A new study published in the journal Addiction suggests that having cannabis use disorder may significantly increase the risk of cardiovascular disease events, such as heart attack, stroke, cardiac dysrhythmias, and peripheral vascular disease.

The study included 59,528 individuals, half of whom had CUD and half did not, matched by gender, year of birth, and time of presentation to the health system.

During the seven-year follow-up, 2.4% (721) of those with cannabis use disorder experienced a first-time cardiovascular disease event, compared with 1.5% (458) in the unexposed group.

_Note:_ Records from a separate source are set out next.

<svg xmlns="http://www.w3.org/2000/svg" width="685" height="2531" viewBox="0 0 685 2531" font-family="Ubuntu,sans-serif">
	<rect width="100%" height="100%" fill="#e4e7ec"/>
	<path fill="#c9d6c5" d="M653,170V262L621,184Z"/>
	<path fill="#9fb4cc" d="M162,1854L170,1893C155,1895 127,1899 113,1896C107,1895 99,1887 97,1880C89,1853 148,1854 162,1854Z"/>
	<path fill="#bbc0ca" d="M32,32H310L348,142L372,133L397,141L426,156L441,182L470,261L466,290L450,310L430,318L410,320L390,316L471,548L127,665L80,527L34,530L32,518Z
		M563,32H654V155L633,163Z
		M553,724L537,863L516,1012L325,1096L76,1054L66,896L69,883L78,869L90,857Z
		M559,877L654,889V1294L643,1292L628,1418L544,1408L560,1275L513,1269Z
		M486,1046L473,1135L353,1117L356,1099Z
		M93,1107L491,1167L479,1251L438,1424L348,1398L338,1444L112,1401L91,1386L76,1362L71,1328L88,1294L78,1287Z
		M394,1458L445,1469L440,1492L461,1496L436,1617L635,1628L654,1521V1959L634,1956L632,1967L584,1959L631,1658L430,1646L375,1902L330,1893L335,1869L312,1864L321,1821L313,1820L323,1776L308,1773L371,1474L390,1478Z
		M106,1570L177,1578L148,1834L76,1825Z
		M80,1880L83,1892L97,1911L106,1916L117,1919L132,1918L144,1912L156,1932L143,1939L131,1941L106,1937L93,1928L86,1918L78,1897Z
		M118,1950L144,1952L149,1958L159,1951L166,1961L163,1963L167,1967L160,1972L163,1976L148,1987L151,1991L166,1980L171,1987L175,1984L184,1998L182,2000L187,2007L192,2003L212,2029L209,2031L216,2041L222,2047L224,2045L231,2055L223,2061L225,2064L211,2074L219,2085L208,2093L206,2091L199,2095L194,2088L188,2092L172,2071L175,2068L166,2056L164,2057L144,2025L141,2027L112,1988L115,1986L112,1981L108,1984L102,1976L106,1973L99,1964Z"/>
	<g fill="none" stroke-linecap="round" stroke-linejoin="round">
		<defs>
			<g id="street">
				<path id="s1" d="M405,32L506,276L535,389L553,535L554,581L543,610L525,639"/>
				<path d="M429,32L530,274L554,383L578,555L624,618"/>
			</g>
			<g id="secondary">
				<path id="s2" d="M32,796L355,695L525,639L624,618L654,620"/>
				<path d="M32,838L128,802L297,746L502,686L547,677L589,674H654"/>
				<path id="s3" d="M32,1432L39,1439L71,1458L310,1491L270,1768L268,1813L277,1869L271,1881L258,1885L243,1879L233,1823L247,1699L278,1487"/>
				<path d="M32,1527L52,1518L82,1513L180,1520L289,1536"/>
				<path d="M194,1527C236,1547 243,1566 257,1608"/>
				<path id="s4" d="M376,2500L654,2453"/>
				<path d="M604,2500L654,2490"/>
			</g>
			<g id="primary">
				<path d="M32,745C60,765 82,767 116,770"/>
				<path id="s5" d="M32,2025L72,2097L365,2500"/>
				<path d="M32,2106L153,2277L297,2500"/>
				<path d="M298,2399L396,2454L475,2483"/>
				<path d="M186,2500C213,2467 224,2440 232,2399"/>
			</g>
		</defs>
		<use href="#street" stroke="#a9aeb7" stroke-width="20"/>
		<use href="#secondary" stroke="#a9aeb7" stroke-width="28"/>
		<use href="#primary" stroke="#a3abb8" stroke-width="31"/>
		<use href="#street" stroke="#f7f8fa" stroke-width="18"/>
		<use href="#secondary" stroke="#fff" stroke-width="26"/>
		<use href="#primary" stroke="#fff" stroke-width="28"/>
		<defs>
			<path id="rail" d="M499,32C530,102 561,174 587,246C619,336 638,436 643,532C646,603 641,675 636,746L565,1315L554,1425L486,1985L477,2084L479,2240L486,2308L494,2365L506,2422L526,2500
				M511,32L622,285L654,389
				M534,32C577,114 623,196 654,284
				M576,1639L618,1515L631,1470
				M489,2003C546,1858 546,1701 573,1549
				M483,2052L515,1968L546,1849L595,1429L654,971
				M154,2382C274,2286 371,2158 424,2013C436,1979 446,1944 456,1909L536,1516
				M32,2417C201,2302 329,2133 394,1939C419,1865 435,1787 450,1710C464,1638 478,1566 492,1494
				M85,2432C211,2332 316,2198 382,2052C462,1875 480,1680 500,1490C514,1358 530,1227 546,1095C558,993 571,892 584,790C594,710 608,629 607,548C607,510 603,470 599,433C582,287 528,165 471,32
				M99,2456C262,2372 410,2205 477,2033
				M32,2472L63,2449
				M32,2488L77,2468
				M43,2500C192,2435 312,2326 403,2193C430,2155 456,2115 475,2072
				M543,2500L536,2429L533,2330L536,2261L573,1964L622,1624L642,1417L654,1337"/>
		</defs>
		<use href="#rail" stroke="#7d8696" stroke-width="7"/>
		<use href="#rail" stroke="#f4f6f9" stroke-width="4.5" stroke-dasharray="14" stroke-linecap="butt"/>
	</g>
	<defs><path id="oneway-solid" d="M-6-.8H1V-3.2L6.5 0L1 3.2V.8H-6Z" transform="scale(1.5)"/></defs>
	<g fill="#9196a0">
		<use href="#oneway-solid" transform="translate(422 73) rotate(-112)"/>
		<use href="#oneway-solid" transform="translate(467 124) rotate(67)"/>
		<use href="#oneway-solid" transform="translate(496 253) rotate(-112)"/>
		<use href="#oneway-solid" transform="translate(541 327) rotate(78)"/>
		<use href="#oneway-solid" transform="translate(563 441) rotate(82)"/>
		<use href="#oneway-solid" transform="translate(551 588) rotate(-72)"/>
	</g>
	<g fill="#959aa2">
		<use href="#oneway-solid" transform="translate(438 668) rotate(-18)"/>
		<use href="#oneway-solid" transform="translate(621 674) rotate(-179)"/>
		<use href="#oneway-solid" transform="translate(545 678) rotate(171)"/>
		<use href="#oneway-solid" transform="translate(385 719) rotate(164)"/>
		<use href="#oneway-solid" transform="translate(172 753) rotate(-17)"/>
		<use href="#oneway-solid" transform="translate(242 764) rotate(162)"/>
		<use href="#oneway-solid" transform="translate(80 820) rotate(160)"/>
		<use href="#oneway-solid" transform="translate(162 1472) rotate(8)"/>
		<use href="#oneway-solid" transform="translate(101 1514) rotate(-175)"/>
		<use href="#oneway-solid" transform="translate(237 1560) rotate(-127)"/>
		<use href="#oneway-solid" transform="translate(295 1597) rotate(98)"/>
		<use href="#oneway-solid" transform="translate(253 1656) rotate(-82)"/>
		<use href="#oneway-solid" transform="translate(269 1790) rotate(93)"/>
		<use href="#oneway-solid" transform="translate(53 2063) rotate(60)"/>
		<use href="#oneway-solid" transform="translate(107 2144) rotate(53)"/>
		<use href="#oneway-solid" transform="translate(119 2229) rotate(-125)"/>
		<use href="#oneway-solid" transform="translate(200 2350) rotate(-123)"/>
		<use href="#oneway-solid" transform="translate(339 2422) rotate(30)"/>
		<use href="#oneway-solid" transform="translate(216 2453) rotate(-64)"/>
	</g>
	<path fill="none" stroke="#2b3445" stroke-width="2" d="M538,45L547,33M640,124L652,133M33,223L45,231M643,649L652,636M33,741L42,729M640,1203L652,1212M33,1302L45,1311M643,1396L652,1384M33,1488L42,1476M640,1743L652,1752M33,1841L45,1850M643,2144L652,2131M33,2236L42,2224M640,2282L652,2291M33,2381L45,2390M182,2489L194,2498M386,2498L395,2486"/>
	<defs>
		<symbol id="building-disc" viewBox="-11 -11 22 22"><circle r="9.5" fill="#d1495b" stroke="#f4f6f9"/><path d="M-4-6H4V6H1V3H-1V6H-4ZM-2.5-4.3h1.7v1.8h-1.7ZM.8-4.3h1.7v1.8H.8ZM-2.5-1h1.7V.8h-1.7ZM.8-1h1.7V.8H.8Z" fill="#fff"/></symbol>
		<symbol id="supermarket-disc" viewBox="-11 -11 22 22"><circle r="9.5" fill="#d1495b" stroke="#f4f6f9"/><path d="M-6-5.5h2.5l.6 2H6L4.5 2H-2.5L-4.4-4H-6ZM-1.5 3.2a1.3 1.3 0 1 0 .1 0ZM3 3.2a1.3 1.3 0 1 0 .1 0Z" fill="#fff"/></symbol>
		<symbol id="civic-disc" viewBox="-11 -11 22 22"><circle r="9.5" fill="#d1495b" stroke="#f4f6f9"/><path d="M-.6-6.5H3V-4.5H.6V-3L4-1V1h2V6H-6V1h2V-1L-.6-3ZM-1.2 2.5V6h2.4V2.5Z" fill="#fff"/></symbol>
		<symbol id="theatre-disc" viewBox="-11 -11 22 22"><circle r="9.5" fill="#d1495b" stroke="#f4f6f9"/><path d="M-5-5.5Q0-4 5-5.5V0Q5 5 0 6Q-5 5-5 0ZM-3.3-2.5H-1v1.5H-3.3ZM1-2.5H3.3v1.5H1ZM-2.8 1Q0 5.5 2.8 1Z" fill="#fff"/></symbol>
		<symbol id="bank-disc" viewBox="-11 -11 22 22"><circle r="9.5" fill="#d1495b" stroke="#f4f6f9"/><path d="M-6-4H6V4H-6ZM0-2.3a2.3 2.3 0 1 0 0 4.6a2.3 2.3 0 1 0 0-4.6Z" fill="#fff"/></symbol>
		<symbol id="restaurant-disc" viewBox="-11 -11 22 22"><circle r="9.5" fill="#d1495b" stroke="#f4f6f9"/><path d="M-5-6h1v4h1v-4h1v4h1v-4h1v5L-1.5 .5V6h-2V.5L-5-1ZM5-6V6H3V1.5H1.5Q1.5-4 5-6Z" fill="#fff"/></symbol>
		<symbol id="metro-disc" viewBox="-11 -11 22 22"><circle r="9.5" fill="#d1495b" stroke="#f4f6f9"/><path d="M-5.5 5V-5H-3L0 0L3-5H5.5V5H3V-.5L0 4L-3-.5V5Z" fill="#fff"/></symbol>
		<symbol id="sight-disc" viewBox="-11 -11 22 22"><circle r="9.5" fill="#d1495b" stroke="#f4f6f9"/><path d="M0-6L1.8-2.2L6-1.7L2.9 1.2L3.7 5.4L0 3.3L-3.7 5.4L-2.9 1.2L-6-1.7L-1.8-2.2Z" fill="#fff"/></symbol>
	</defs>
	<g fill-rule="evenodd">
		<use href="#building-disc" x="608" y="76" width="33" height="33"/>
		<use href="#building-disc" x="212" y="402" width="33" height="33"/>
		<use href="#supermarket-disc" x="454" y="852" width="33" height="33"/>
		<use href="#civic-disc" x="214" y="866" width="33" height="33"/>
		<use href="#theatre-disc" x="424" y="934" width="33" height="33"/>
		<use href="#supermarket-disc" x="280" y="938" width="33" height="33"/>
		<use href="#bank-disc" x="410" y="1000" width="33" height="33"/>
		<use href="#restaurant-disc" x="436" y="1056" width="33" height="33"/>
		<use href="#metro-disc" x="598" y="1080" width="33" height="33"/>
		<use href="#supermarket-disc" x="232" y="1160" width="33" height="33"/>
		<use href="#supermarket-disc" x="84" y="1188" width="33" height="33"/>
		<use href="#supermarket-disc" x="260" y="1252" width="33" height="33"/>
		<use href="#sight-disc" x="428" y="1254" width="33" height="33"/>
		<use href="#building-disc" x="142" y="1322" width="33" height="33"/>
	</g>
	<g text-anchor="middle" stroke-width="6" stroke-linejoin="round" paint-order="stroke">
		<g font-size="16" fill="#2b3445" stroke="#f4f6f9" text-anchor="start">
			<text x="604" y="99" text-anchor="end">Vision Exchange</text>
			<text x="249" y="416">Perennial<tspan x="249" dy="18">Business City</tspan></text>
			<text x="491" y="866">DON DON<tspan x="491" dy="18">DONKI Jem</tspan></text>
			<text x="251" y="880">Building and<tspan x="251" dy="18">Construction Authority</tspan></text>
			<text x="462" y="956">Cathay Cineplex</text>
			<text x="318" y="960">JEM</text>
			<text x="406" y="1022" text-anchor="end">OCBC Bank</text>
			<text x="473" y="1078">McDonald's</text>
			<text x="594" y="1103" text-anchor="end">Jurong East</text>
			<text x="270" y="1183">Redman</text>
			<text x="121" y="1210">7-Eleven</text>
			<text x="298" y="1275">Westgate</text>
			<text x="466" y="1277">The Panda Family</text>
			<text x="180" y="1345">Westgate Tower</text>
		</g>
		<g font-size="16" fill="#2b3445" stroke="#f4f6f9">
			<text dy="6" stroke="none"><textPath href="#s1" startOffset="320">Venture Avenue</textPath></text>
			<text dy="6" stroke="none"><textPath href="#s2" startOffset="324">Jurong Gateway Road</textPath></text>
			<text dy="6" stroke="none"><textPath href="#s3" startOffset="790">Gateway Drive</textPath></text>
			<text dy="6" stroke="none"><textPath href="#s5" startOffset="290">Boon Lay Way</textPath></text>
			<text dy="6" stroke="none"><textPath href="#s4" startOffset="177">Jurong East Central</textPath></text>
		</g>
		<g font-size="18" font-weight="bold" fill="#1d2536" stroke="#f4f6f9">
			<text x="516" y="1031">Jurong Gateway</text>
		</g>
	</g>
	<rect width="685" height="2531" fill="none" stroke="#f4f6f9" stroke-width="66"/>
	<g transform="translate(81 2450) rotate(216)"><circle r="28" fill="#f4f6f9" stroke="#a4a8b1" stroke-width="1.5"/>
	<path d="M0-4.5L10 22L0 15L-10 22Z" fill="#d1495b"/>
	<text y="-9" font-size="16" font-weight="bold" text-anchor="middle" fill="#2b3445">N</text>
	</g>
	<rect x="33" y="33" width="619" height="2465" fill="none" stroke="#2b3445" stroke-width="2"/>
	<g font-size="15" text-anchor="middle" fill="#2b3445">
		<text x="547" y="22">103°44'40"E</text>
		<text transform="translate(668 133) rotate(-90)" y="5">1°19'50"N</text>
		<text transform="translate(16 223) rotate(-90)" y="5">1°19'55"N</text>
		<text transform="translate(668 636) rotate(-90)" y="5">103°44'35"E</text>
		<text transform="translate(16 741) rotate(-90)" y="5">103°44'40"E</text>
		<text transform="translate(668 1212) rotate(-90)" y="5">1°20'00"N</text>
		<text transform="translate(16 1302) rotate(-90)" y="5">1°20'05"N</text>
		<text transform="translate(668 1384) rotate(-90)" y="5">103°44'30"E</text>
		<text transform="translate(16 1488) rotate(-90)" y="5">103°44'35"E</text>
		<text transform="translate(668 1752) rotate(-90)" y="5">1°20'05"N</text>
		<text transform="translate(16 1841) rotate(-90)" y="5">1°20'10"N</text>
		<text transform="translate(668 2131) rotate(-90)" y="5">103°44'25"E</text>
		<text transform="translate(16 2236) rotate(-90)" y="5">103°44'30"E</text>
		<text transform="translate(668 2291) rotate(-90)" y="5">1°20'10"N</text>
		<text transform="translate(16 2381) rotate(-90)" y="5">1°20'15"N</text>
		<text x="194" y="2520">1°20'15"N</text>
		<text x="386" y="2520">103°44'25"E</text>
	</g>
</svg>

Those with CUD but without co-occurring medical illness, no prescriptions, and fewer than five visits to health services in the last six months had about 1.4 times higher risk of a first-time cardiovascular event than others within the cannabis-use-disorder group.

Researchers say these people may have considered themselves healthy and, therefore, may not have acted on or even noticed the warning signs of a major cardiovascular event, such as heart attack or stroke.

The study also found that the risk of adverse CUD events increased with the severity of cannabis use disorder.

"Our study doesn't provide enough information to say that cannabis use disorder causes adverse cardiovascular disease events, but we can go so far as to say that Canadians with cannabis use disorder appear to have a much higher risk of cardiovascular disease than people without the disorder," Anees Bahji, lead author of the study, said in a statement.

The study, however, has limitations. Because the severity of cannabis use disorder was measured by the number of times a person had been diagnosed with the condition, misclassification may have occurred.

Additionally, data suggests that CUD is under diagnosed compared to alcohol and multiple substances abuse, meaning that some people with cannabis use disorder may have been misclassified as unexposed.

As a result, the association between CUD and first-time cardiovascular events may have been underestimated. This suggests that the public health implications of cannabis use disorder could be more pronounced.

What is cannabis use disorder?

A person with cannabis use disorder is unable to stop using cannabis even though it's causing health and social problems in their lives. Those who start using cannabis during adolescence or youth, or those who use cannabis more frequently, are at higher risk of developing CUD.

The signs of cannabis use disorder may include:

  • Using more cannabis than intended.
  • Trying but failing to quit using cannabis.
  • Spending a lot of time using cannabis.
  • Craving cannabis.
  • Continuing to use cannabis despite it causing problems at home, school, or work, or social or relationship problems.
  • Using cannabis in high-risk situations, such as while driving a car.
  • Continuing to use cannabis despite physical or psychological problems.
  • Needing to use more cannabis to get the same high.
  • Experiencing withdrawal symptoms when stopping cannabis use.

Long-term cannabis use is associated with a wide range of health issues, such as:

  • Breathing problems, including daily cough and phlegm, more frequent lung illness, and a higher risk of lung infections.
  • Increased heart rate, which elevates the risk of heart attack.
  • When cannabis is used during pregnancy or while breastfeeding, the drug could increase the risk of a preterm birth or affect the baby's developing brain.
  • Intense nausea and vomiting, such as those associated with Cannabinoid Hyperemesis Syndrome.

The study authors say that if the causal link between CUD and first-time cardiovascular events is confirmed, treating cannabis use disorder may benefit cardiovascular health.